The long-term economic drag is equally concerning. Reliable infrastructure drives growth by lowering trade barriers, attracting investment, and boosting productivity. When road sector financial exposure stalls progress, investor confidence wanes, foreign direct investment slows, and job creation in construction and related sectors suffers. Ghana risks widening its infrastructure deficit, leading to higher future repair bills and lost opportunities for inclusive development.

Calls for Structural Reforms to Tackle Road Sector Financial Exposure

Ing. Annang Hesse emphasized that quick fixes like one-off cash injections fall short. Sustainable progress demands predictable funding, adherence to quality standards, transparent procurement, and timely disbursements to deliver value for money. He specifically urged reducing the project portfolio to match available resources, having the Finance Ministry assume responsibility for arrears through negotiated settlements, and refocusing the Road Maintenance Trust Fund solely on maintenance by relieving it of unrelated burdens.

He also advocated increasing the fuel levy to sustainable levels and implementing a robust system for collecting real-time traffic data.
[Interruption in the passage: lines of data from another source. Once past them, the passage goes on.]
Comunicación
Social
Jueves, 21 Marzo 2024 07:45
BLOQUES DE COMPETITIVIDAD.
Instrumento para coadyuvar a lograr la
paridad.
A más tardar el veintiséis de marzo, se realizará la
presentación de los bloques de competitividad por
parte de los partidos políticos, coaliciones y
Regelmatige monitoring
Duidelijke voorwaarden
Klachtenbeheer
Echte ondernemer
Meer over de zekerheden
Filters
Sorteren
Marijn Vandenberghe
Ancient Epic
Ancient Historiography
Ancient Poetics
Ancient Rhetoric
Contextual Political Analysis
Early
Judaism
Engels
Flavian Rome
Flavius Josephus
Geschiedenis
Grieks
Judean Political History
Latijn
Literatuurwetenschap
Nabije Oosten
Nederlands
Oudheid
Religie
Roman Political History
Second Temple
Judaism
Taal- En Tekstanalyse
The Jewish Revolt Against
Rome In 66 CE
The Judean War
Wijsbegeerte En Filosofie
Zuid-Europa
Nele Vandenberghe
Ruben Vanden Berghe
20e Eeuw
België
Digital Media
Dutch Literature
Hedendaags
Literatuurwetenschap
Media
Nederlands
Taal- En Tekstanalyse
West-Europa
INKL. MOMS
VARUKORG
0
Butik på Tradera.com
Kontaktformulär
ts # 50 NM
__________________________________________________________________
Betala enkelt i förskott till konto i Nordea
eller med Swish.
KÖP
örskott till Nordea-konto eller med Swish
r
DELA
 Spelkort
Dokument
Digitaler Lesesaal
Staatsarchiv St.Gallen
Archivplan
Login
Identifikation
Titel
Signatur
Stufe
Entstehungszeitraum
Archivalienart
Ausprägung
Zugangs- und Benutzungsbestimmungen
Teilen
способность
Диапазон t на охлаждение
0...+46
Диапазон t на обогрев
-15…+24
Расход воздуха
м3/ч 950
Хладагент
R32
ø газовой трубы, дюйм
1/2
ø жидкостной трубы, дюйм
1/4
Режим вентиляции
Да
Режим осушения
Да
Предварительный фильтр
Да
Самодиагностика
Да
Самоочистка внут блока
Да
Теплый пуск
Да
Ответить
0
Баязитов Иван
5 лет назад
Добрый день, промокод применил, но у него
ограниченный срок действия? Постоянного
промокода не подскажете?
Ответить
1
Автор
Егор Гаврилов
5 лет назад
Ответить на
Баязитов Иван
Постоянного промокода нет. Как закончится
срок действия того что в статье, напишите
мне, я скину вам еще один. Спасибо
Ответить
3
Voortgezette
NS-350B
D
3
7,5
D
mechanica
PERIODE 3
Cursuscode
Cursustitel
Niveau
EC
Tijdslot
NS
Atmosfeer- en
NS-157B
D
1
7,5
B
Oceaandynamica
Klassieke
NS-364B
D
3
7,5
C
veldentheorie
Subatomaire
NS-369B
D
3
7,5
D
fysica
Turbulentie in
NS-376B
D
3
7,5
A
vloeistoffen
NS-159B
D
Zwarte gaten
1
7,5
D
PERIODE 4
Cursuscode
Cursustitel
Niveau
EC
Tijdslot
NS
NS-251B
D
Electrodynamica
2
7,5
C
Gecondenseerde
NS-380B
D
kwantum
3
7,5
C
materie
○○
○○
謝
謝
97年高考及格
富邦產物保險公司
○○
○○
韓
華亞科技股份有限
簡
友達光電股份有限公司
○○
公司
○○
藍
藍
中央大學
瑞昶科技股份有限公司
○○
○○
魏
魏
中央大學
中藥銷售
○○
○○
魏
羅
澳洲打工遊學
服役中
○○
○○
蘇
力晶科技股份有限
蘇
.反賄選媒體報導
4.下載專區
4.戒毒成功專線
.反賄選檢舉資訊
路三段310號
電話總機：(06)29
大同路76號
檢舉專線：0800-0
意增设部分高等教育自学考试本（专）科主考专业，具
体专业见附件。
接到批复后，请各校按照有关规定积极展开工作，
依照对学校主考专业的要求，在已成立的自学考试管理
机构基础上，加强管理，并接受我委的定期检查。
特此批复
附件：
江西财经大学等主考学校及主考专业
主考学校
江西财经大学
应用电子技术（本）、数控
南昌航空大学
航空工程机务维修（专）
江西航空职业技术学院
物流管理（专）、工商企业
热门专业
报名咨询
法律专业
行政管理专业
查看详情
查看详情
Accurate data would enable better planning, prioritized maintenance, and smarter investment decisions, preventing wasteful spending on poorly targeted projects.

The Bigger Picture: Act Now or Pay More Later

Without coordinated action from the Ministries of Finance and Roads and Highways, Ghana faces escalating road deterioration, ballooning maintenance expenses, and diminished public trust in government delivery. Addressing road sector financial exposure is not merely a sectoral issue, it’s essential for economic resilience, business viability, and household welfare.

The GhIE’s plea underscores a critical truth: disciplined implementation of existing frameworks, rather than new plans alone, holds the key to breaking the cycle. If heeded, these recommendations could stabilize the sector, revive stalled sites, protect livelihoods, and pave the way for durable, high-quality infrastructure that benefits all Ghanaians. The cost of inaction, however, will be measured in continued hardship for businesses, inflated living costs for households, and a nation left lagging behind its development goals.